Oral Surgery Consult / Pre-operative Evaluation
Patients in Oral Surgery will either be walk-in for treatment/consults or scheduled referrals. The latter will usually have documentation complete in axiUm including surgical request forms and consent forms. The first group may have an outside referral or an internal referral from the emergency in the main clinic. In this case, there is no documentation, hence, you will need to complete consent forms and SOAP notes (see below). The student who will be removing the tooth is in charge of discussion to accomplish informed consent [for the tooth plan to be extracted] - NO EXCEPTIONS (always check for informed consent prior to any extraction).
1. Verify which teeth are planned for extraction. You MUST check the treatment plan in the chart on the treatment record notes, the consent form, and check the surgical request form. It is your responsibility to make sure that there is proper consent to the extractions planned.
2. Before you call the patient back to the surgery rooms, you will want to review any available information including referral source, medical history, allergies, drugs, x-rays and double check that the room is set up properly.
3. Seat the patient, complete any missing medical history information, and complete an examination. You can get an exam cassette in the drawer near the OS dispensary window. In order to avoid mistakes, you are required to do a so called time-out at this point to verify the tooth/teeth to be extracted. You MUST count teeth with your partner out load while using an instrument in the patients’ mouth to point to the teeth. If you are not paired up with another student, please bring another student from another operatory in for the time-out. You MUST also verify why the tooth/teeth needs to be extracted and what type of extraction(s) it will be (i.e. surgical or routine; partially impacted, complete bony). If you are unsure, ask one of the instructors. Once you have determined the type of extraction, you can verify with or record this information on the treatment plan in axiUm (depending on where the patient is coming from).
If the patient has a long, complex health history, the most important information to find out is as follows:
Surgical vs. Routine extractions– Look at the radiographs first to see what the roots look like. If the roots are straight and the bone is not too dense and the anatomic crown is intact, then the procedure will probably be “routine”. If the roots are divergent and/or dilacerated the procedure will probably be surgical. There is no real formula for determining surgical instead of routine. Generally, if you need to remove bone to extract the tooth because of dense bone, gross decay, broken down tooth, or RCT/post, then the procedure is surgical. If there is no need to remove bone or reflect a flap, then the procedure is routine.

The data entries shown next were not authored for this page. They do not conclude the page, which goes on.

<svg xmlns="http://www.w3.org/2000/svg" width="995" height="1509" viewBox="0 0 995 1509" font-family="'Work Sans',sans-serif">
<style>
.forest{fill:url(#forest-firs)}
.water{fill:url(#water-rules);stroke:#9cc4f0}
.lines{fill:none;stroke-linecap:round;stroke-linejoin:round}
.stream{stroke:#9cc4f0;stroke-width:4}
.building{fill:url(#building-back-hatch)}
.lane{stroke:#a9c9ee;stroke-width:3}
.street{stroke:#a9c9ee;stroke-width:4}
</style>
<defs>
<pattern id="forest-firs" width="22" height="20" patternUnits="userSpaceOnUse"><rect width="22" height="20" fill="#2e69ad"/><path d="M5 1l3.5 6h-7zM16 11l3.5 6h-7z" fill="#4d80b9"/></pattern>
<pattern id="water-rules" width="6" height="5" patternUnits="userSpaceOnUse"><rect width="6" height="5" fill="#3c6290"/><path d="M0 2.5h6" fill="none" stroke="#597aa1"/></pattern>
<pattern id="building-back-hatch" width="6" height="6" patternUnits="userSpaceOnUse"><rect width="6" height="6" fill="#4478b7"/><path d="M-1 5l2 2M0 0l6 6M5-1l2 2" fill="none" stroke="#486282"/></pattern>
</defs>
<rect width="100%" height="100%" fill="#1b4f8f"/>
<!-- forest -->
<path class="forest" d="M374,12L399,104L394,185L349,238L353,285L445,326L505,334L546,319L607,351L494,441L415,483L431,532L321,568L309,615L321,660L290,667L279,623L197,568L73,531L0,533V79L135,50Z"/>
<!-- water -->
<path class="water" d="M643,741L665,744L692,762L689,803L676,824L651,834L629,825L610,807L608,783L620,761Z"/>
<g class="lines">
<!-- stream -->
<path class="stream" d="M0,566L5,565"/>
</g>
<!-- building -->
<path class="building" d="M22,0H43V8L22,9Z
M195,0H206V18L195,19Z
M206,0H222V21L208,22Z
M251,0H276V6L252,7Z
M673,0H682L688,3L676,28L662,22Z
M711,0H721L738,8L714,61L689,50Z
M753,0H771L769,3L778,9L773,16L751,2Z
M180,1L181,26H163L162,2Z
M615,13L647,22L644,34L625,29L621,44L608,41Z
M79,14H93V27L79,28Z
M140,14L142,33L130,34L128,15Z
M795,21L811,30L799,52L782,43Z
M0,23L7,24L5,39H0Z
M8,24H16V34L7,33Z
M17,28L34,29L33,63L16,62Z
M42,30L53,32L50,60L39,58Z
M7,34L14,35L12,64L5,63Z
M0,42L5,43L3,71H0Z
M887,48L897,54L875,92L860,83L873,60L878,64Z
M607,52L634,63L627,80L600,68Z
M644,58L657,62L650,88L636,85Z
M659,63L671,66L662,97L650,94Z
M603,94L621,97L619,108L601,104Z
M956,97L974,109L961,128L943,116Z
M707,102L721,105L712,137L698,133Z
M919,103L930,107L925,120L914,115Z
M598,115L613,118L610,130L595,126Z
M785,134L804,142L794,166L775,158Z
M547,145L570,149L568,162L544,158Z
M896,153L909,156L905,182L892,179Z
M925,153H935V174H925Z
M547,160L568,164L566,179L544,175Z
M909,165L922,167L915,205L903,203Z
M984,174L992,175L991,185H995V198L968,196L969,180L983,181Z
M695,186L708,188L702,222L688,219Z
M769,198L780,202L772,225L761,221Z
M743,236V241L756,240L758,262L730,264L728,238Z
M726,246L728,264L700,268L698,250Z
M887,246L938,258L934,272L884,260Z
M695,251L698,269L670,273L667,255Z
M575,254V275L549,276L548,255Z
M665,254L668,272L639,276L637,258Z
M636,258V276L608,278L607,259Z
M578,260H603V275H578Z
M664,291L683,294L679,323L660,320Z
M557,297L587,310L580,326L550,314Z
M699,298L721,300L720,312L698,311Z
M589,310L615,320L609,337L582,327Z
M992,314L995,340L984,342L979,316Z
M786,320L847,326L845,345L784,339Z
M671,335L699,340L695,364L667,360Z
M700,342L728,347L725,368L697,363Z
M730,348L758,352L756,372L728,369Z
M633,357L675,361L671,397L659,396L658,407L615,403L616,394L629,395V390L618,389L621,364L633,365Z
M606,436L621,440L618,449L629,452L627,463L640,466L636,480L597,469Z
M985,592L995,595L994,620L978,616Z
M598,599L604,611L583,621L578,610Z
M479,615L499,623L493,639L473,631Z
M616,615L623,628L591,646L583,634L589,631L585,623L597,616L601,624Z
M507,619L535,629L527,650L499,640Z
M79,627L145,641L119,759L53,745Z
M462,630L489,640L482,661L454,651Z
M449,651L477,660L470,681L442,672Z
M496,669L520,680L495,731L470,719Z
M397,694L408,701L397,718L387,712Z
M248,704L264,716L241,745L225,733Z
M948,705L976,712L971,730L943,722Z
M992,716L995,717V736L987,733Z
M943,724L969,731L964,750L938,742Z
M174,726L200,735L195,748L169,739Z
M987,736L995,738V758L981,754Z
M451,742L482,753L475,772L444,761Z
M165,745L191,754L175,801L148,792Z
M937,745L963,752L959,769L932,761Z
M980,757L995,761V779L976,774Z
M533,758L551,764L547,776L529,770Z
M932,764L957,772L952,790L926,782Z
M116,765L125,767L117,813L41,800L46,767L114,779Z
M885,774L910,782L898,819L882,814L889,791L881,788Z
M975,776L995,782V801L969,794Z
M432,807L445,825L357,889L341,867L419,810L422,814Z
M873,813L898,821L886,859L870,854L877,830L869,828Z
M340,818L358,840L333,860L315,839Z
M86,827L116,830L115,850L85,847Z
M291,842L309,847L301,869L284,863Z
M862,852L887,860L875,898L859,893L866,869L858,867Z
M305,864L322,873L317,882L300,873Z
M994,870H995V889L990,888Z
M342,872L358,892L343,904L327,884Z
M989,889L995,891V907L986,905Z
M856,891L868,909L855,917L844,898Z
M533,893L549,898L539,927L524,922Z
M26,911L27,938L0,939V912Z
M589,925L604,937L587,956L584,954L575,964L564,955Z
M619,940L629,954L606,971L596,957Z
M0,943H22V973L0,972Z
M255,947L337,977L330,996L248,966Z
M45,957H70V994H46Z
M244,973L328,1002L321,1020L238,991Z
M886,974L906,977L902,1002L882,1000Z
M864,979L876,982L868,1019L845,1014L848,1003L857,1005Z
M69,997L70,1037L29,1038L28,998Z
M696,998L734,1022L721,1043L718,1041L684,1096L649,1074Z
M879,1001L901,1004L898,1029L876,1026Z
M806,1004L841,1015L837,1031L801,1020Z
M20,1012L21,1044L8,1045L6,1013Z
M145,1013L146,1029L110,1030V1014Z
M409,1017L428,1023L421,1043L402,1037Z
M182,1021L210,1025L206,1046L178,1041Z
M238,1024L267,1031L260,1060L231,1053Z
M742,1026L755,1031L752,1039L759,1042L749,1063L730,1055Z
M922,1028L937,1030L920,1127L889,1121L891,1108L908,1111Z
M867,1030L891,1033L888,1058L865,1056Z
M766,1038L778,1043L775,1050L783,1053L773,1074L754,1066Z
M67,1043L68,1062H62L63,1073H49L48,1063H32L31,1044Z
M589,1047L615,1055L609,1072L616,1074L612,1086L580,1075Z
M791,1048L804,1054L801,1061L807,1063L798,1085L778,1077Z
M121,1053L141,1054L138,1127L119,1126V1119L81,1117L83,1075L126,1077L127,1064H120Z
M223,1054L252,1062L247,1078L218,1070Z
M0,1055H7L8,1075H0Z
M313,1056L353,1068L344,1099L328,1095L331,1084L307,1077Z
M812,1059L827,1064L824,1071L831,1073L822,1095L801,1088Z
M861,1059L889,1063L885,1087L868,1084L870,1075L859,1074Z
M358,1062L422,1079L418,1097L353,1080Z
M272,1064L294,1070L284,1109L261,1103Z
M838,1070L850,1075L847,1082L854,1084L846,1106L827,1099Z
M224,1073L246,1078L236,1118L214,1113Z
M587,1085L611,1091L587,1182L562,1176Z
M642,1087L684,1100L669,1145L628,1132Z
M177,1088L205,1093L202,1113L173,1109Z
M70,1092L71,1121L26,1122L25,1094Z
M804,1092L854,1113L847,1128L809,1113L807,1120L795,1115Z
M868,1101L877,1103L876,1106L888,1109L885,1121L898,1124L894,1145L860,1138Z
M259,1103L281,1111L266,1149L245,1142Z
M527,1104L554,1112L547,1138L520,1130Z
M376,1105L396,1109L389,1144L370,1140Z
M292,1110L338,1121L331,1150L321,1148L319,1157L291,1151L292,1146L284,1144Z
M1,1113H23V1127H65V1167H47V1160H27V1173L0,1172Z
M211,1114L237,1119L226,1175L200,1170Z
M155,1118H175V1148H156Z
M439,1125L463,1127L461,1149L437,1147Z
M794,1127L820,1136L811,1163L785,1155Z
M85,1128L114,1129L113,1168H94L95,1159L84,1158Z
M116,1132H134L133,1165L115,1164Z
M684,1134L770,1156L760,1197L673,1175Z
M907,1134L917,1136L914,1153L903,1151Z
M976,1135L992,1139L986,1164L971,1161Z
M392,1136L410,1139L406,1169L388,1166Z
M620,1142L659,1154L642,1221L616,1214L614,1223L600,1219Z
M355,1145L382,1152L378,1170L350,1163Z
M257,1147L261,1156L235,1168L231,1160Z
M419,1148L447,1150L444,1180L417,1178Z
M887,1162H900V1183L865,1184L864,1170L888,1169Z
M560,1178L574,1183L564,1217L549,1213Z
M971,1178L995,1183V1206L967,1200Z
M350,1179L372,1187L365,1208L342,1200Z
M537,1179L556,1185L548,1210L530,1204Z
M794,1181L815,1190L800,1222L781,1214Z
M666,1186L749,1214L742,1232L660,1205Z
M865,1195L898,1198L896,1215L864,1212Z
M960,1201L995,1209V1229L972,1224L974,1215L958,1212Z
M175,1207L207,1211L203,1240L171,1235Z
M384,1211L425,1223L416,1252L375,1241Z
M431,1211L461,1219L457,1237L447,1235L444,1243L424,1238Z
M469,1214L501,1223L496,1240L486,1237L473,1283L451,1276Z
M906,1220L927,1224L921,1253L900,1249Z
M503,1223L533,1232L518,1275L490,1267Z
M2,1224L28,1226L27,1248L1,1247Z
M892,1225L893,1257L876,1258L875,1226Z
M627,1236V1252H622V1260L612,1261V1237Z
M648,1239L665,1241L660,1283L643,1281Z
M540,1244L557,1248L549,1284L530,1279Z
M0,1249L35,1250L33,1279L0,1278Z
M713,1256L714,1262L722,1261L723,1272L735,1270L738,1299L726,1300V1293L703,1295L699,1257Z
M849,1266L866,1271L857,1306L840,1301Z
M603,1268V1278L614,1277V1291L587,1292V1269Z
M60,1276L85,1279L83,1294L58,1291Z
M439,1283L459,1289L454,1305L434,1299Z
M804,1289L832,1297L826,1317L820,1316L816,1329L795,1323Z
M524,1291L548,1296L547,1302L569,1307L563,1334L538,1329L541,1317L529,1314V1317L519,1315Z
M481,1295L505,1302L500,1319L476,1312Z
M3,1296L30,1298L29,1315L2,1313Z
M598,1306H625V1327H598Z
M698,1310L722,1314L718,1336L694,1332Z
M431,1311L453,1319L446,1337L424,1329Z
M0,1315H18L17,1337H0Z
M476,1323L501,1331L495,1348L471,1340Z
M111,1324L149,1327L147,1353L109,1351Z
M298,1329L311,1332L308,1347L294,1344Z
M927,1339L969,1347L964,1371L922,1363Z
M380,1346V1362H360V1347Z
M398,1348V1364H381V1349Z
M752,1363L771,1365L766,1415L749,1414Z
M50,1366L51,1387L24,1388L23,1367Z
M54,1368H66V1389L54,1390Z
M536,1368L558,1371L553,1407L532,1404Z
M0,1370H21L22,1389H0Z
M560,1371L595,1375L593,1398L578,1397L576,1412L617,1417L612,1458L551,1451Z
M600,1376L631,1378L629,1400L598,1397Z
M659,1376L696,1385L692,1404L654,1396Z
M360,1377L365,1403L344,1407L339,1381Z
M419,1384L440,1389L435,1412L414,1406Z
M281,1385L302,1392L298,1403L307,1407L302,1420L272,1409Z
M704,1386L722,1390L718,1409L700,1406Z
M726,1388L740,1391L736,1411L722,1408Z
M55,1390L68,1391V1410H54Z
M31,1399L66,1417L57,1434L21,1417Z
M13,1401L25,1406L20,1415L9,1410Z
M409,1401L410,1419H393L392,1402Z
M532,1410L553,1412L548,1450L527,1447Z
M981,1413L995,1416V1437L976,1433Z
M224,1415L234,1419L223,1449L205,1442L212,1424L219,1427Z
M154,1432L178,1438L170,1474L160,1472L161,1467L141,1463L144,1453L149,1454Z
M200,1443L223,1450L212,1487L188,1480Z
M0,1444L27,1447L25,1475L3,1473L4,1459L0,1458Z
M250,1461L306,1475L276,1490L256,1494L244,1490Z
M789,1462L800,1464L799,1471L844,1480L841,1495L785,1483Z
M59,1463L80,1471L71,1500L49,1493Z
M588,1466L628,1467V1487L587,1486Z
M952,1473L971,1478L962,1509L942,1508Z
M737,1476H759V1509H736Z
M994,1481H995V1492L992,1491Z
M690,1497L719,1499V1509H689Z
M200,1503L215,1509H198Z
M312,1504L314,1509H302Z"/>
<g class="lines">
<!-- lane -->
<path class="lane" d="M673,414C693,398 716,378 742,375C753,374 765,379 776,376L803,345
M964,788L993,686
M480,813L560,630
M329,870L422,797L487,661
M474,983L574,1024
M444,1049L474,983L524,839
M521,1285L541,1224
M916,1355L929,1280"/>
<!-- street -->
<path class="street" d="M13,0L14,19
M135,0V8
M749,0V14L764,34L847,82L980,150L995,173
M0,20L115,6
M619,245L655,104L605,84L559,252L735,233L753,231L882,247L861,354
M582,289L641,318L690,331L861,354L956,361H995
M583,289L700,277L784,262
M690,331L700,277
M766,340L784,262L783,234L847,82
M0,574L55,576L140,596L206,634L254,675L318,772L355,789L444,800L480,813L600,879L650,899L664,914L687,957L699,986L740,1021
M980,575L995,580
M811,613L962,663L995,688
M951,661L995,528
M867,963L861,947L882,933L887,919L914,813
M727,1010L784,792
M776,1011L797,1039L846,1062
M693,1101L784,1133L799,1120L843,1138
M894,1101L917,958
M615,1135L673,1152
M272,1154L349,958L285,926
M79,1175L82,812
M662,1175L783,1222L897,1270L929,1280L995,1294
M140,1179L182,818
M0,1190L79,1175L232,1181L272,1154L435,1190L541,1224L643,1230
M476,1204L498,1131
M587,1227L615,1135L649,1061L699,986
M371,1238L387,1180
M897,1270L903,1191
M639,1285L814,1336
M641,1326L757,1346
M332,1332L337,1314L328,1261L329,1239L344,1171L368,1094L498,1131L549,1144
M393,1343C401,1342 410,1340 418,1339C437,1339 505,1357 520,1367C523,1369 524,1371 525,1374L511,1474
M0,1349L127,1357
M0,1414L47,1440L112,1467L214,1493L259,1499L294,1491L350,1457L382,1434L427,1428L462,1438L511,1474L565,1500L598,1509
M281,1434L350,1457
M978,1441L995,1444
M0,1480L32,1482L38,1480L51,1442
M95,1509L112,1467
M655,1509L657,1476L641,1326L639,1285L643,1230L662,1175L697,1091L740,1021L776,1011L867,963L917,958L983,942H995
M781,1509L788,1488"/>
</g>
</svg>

4. Determine which type of anesthesia will be used for the procedure, whether it is local anesthesia, nitrous oxide, or I.V. sedation. You also select whether it is appropriate for a student/resident/faculty to complete the procedure. For routine extractions, and most surgical extractions local anesthetic is sufficient. However, comfort does depend on the anxiety level of the patient and the degree of invasiveness of the procedure. Nitrous oxide is helpful for more involved procedures or for anxious patients, and IV sedation is a good choice for heavily involved surgical extractions in anxious patients. Promoting patient comfort via nitrous or IV does require an additional charge, and for IV sedation, you have to complete two additional consent forms. Of course, all options and changes in the expense to the patient MUST be discussed with the patient.
5. Complete the pre-operative evaluation (SOAP Note > Templates > OS Consult). Don’t forget to determine the patient’s ASA Classification. To complete this, you will need to determine what important medical information is most relevant. Ask a third year for help with your first oral surgery consult note.

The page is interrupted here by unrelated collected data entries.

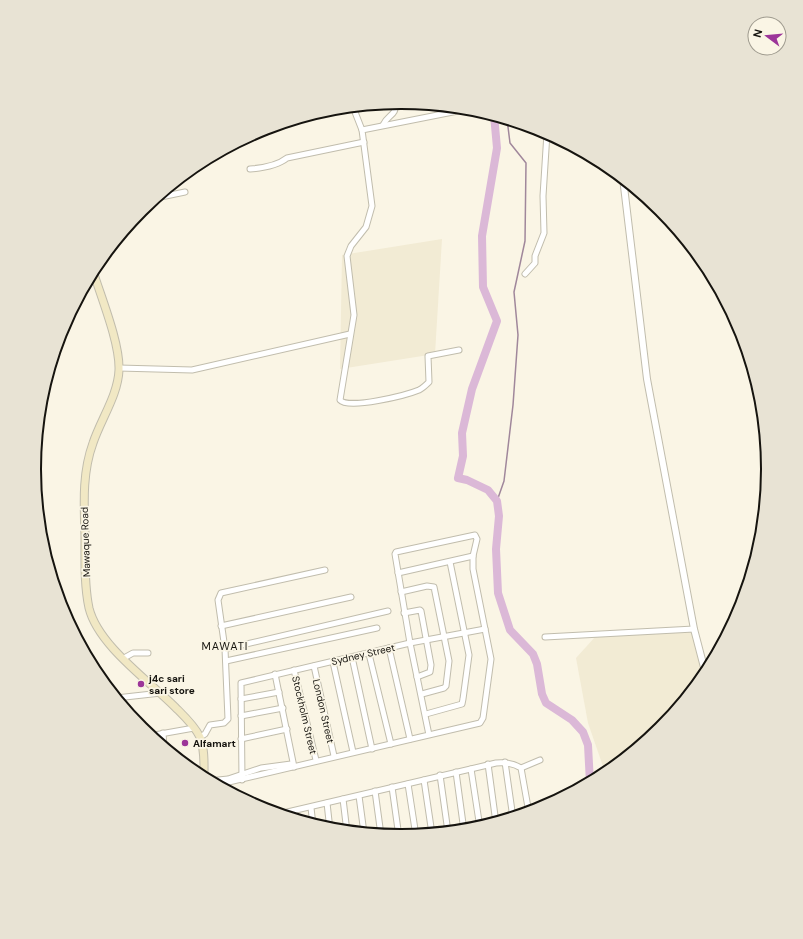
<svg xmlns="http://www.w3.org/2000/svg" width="803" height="939" viewBox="0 0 803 939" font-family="'DM Sans',sans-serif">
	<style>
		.built { fill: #f2ebd4 }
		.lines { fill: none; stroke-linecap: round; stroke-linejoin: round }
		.stream { stroke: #a0879b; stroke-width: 1.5 }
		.river { stroke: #dbb8d7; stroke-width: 8 }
		.minor-casing { stroke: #c1bdad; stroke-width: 7 }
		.tertiary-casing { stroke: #c1bdad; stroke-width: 8 }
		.secondary-casing { stroke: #c1bdad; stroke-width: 9 }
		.minor { stroke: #fff; stroke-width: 5 }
		.tertiary { stroke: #fff; stroke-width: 6 }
		.secondary { stroke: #f1e8c4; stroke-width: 7 }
		.poi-dot { fill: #9c3599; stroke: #faf5e5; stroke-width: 1.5 }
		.labels { text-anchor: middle; stroke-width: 3.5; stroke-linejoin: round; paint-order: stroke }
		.street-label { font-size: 10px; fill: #16140f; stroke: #faf5e5 }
		.poi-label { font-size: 10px; font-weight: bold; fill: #16140f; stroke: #faf5e5; text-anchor: start }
		.neighbourhood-label { font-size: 11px; letter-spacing: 1px; fill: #16140f; stroke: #faf5e5 }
		.rim { fill: none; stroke: #16140f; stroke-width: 2 }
	</style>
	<rect width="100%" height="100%" fill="#faf5e5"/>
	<g class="built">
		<path d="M442 239 435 354 340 369 342 255Z"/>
		<path d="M691 631 704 678 661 730 606 775 588 723 576 658 596 636Z"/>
	</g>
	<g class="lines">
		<path class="stream" d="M497 501 504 481 513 405 518 335 514 292 525 241 526 163 510 143 507 119"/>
		<path class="river" d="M494 115 497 148 482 236 483 287 497 321 472 389 462 433 463 456 458 478 467 480 488 490 497 501 499 516 496 549 498 593 510 630 533 654 537 664 542 694 546 703 572 720 583 732 588 745 590 783"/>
		<g class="minor-casing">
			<g id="minor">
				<path d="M353 107 362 130"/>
				<path d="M383 125C388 114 397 116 395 103"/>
				<path d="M250 169C263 168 277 166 287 158L364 142"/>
				<path d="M156 198 185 192"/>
				<path d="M525 274 535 263V256L544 233 543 196 547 133"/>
				<path d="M459 350 428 356 429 382C426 385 423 388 419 390 407 395 348 410 340 400L354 315 347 256 351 246 366 227 372 206 362 130 468 109"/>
				<path d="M119 368 192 370 350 334"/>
				<path d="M398 573 473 556"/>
				<path d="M401 592 427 586 434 587 449 661 446 686 444 688 422 694"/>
				<path d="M404 613 420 610 421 611 431 665 430 672 417 677"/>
				<path d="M221 626 351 597"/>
				<path d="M545 637 694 629"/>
				<path d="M389 648 410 739"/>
				<path d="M225 649 218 600 221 593 325 570"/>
				<path d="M369 654 391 744"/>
				<path d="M352 657 372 749"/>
				<path d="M124 658 133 653H148"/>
				<path d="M226 661 377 628"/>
				<path d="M333 662 353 752"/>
				<path d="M314 666 334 756"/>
				<path d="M294 670 316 760"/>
				<path d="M275 674 294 767"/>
				<path d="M116 698 161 693"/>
				<path d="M241 699 279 692"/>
				<path d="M426 714 462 704 463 699 469 655 450 562"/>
				<path d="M241 716 283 708"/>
				<path d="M163 733 164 747"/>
				<path d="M149 736 194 728"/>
				<path d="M200 737 205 734 210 725 224 723 228 719 225 649 388 611"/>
				<path d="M241 739 287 729"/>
				<path d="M505 762 513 818"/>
				<path d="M488 764 496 823"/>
				<path d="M521 768 540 760"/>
				<path d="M471 769 480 828"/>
				<path d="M456 772 464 831"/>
				<path d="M440 775 448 832"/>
				<path d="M242 780 241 683 410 643 485 629"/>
				<path d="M424 780 432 834"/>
				<path d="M209 781 228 779 261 768 291 764"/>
				<path d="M408 784 416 836"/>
				<path d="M216 785 480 723 483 718 491 659 473 569V556L477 539 475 535 396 552 395 554 410 643 429 735"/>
				<path d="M392 787 399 837"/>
				<path d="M375 791 381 835"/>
				<path d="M359 796 364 833"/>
				<path d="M343 799 347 832"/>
				<path d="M327 803 330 830"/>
				<path d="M311 808 313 825"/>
				<path d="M294 811 295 819"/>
				<path d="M279 814 496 763C506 762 513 763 521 768L529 813"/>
			</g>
		</g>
		<g class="tertiary-casing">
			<path id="tertiary" d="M623 178 647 379 694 629 706 675"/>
		</g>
		<g class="secondary-casing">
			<path id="secondary" d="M93 271C101 297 120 343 119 370 118 395 101 419 93 443 82 473 84 504 85 536 85 559 84 585 89 608 98 645 148 680 175 707 184 716 194 725 200 737 205 749 204 766 204 779"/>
		</g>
		<use href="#minor" class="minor"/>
		<use href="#tertiary" class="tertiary"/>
		<use href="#secondary" class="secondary"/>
	</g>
	<g class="poi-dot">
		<circle cx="141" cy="684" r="4"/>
		<circle cx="185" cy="743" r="4"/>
	</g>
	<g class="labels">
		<g class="street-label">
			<text transform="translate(85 542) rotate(-92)" y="4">Mawaque Road</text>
			<text transform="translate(363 654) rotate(-13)" y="4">Sydney Street</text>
			<text transform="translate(324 711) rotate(77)" y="4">London Street</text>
			<text transform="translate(305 715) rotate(77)" y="4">Stockholm Street</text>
		</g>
		<g class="poi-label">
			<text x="149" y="682">j4c sari<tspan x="149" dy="12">sari store</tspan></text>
			<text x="193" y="747">Alfamart</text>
		</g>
		<g class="neighbourhood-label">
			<text x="225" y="650">MAWATI</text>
		</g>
	</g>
	<path d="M0 0H803V939H0ZM41 469a360 360 0 1 1 720 0a360 360 0 1 1-720 0Z" fill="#e8e3d4" fill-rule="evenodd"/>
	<path class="rim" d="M41 469a360 360 0 1 1 720 0a360 360 0 1 1-720 0Z"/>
	<g transform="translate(767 36) rotate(286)"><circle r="19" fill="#faf5e5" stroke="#9f9b8f"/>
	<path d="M0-3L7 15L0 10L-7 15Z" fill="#9c3599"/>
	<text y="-6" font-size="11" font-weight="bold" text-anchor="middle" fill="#16140f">N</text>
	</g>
</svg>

6. Complete the consent forms. Make sure to read through the first portion of the informed consent with the patient and check off each item. It is very important to inform the patient that routine procedures can become a surgical procedure. Always inform the patient of the potential risk of paresthesia if you are removing a lower tooth. This information is not to scare the patient, but rather to inform them of all of the possible complications of surgery.
7. Verify payment plan. All patients must pay for the extractions before they are performed. You must inform the patient of this, let them know what their cost will be, and that it will be due on the day they perform the extractions. The patient may be in a contract also for the surgical services and you will need to check those patients are on schedule with payments. If the extraction has not been treatment planned for the patient, the student doctor must first
complete treatment planning of the extraction before getting financial approval.
8. Present the case (typically not with the patient present) to the OS faculty. Congratulations, you have completed your first oral surgery consult! You can test case an OS treatment plan presentation competency as soon as you can handle the consult process successfully by yourself.